ホルスが父オシリスを殺され、セトと戦って復讐する物語が生き生きと描かれていました。
この種の映画としては、かなり多くのセリフとユーモアがあるんちゃうかな。
また、映像は壮大で、めまいがするほど幻想的でした。
ただ、都市、寺院、洞窟、墓、ピラミッド、地下世界など、かなり見ごたえがあるのは確かだけど、セットや風景がチョイ派手すぎたり、立て込んたりして、ちょっと気が散るのは否めない。
エジプトの街、特に宮殿などはあまりにもカラフルに作られすぎているし、崖や滝を突っ切るための巨大な高台が多すぎるのも映画やしありかな。個人的にはエジプトはかなり平坦な国やし、ちょっとやりすぎな感がしました。
でも、最終的には、たとえそれが大げさであっても、少なくとも壮大なものには変わりないかな。

● **提供資料**

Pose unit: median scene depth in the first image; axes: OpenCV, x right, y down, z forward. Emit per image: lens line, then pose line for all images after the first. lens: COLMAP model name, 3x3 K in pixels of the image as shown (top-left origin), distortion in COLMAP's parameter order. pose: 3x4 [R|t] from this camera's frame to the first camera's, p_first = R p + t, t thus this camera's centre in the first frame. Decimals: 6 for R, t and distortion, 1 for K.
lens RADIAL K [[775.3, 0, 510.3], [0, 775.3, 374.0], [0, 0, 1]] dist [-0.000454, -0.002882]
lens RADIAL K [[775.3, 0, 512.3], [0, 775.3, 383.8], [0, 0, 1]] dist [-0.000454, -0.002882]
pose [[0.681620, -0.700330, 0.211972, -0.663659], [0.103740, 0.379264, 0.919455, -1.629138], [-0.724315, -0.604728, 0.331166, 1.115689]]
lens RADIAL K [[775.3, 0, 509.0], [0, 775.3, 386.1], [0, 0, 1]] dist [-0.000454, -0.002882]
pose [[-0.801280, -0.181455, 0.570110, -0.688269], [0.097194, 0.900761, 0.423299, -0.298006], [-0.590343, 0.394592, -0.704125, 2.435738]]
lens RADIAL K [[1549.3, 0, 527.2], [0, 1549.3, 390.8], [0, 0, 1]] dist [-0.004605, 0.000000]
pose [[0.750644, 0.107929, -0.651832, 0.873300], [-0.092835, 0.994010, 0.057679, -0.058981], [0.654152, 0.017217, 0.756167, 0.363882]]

--

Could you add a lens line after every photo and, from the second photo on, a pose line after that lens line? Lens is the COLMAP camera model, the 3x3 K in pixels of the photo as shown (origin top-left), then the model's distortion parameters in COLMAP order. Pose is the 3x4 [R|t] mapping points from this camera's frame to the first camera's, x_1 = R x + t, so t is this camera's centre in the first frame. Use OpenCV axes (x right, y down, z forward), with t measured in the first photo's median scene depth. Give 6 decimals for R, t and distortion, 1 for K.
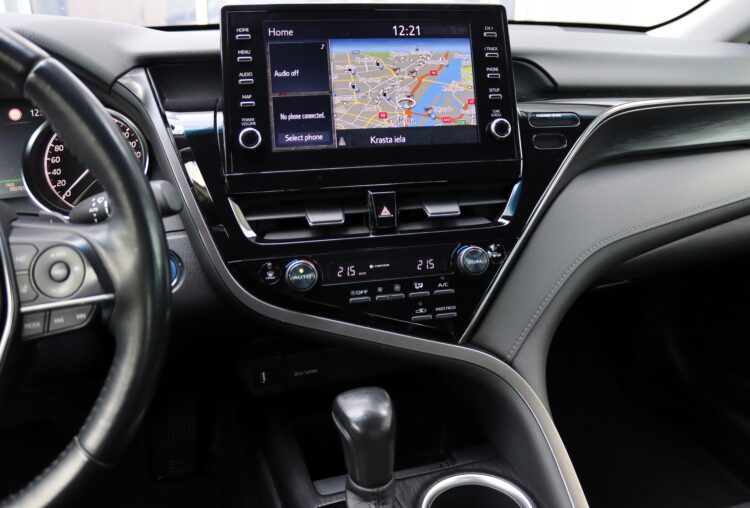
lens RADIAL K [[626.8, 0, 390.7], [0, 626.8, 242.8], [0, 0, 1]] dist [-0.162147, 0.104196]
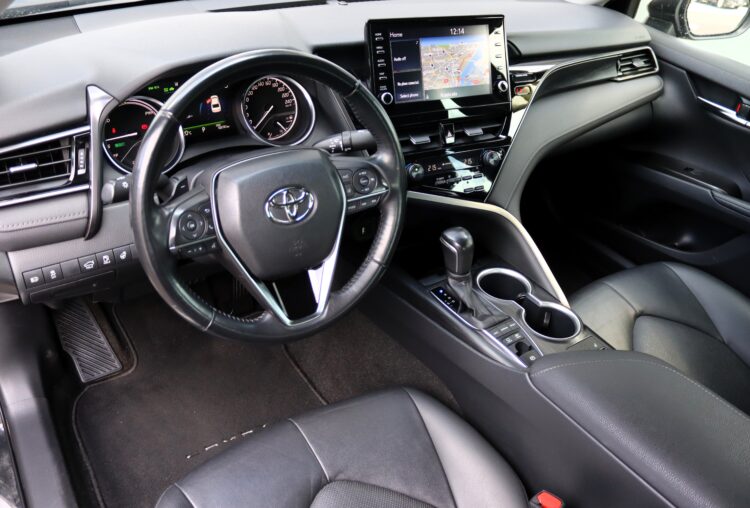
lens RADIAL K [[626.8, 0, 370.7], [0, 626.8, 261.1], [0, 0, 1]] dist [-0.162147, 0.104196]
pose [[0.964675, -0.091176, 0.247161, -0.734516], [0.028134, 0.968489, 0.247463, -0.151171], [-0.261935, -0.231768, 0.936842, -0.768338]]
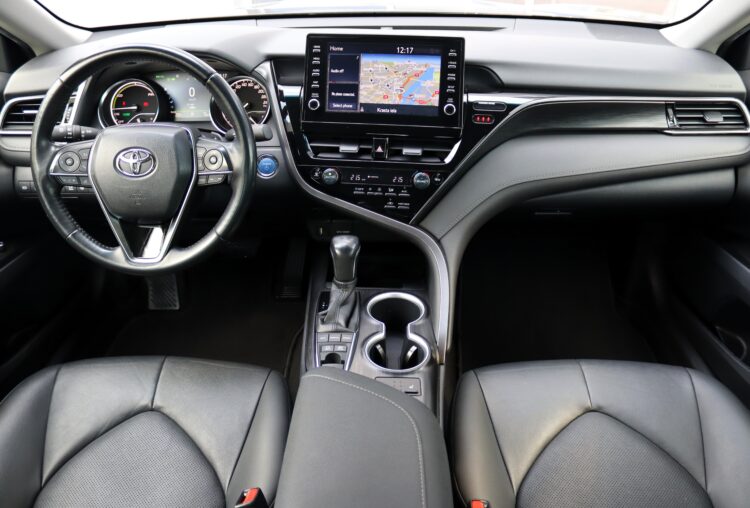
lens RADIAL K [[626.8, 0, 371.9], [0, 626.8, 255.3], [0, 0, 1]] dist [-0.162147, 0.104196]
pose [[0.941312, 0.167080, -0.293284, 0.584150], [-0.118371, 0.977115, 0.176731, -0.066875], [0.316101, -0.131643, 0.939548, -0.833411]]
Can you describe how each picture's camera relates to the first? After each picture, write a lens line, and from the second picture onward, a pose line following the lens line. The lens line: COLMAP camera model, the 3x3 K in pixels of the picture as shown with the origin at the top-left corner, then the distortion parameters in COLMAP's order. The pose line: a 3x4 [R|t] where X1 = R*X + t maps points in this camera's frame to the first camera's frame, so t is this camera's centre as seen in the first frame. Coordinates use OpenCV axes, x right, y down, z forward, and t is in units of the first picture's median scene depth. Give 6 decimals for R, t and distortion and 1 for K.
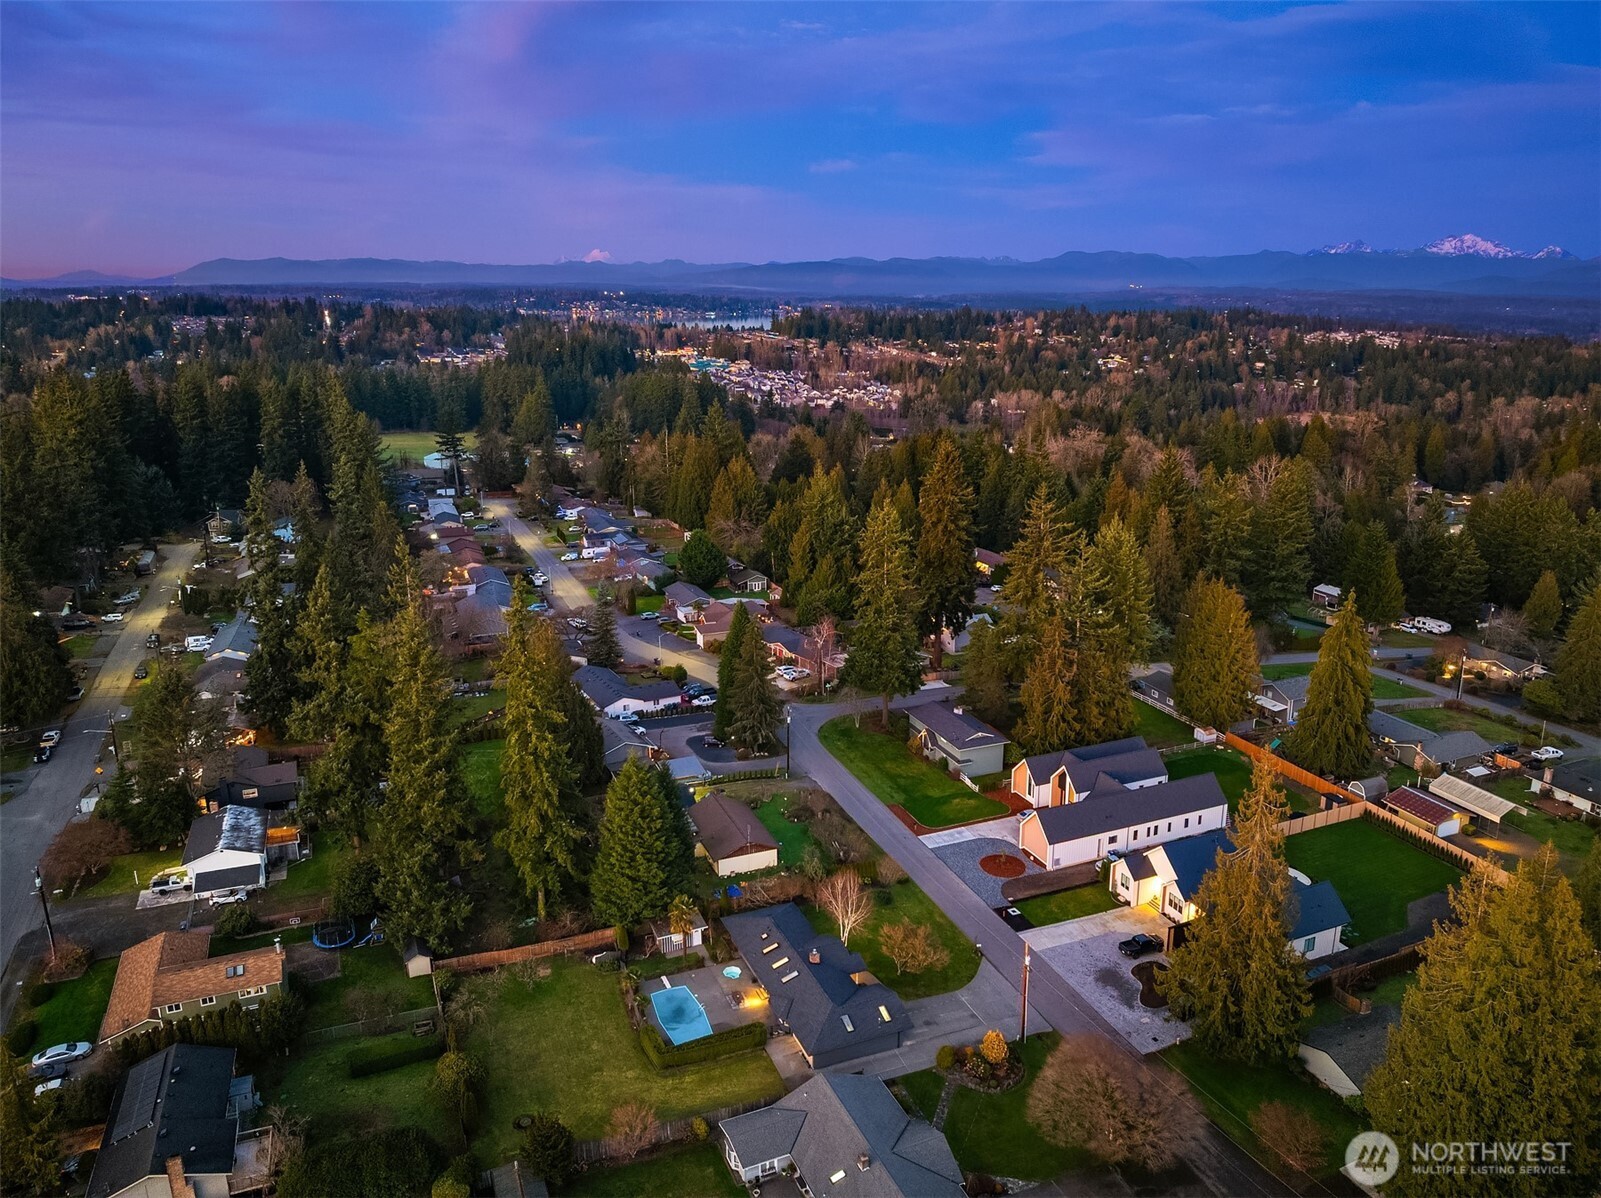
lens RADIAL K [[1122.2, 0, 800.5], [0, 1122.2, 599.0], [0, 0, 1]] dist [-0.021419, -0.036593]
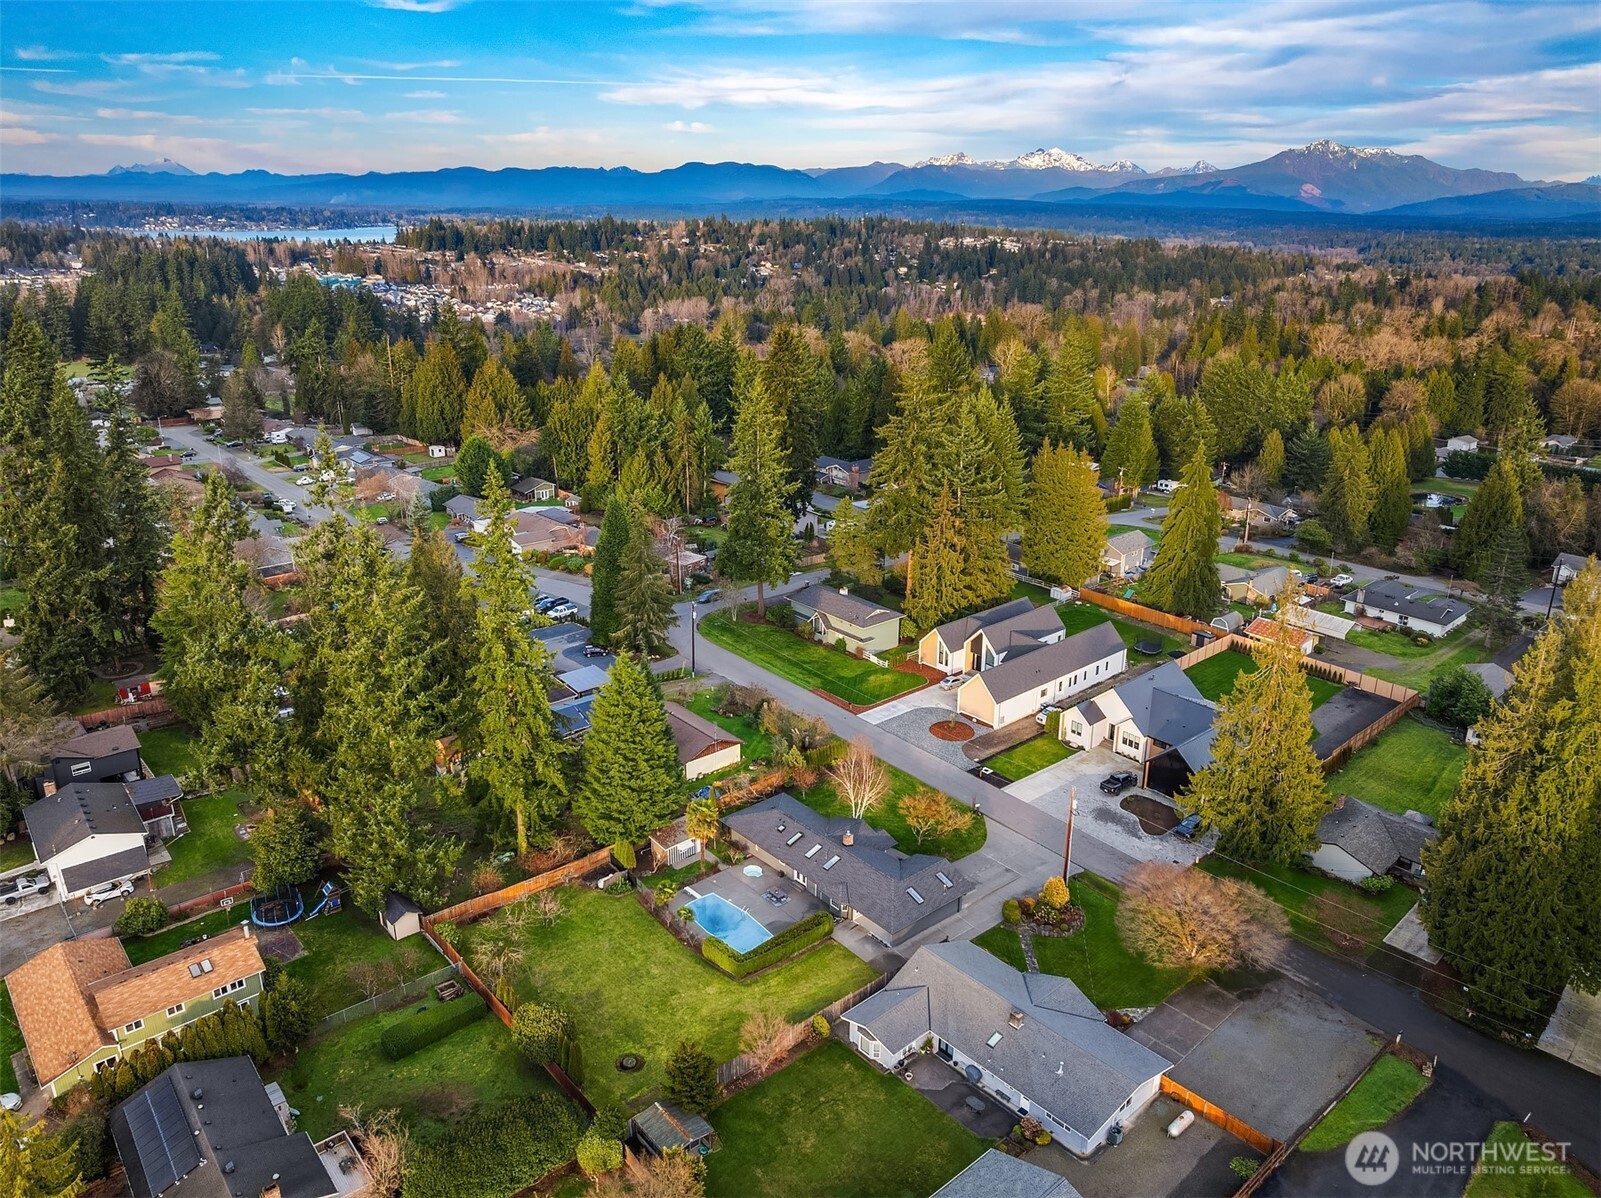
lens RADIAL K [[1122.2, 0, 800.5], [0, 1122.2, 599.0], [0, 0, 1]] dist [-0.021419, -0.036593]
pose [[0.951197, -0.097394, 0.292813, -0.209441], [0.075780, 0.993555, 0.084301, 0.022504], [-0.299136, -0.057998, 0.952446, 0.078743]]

● **次の課題**
- A) 映画について述べた読解文で、筆者はエジプトをどのような国だと述べていますか。
- B) 映画について述べた読解文を、最後の文の続きから書き進めてください。
提供資料はこの課題には関係しません。

● **解答一覧**
- A) かなり平坦な国だと述べています。

- B)
また、これまた個人的にですがキャラとキャストに当たりはずれがあるって感じた。
ホルス役のニコラジ・コースター=ワルドーは、善人というより悪人悪どーに見えなくはない。
代わりに悪役のセトを演じるべきだったんちゃうかな。
セト役のジェラルド・バトラーはキャラにマッチしてるが、善人であってほしかったし英語の訛りに違和感があったかな。
オーストラリア人のブレントン・スウェイツとコートニー・イートンは、かわいらしい若い人間のカップルを演じています。
ここでも二人の歯切れの悪い訛りが感じた。
まぁそもそも古代エジプトやし言語はちゃうが。
せやし、日本語吹き替えに変えたら、これは聴けたもんじゃなかった。
声優はやる気あんのかな。
西友の店員のほうが、まだ、やる気・元気・根気はあるやろ。
もっとニュートラルな英語のアクセントの方が違和感がなくてよかったかもしれへん。
これは、キャストが民族的に正しくないという論争と結びつかなくはない。
様々な脇役に超ブロンド女優が起用され、ラー役のジェフリー・ラッシュが場違いであることが一因かな。
チャドウィック・ボーズマンは、主要な話し役で唯一のアフリカ系アメリカ人俳優。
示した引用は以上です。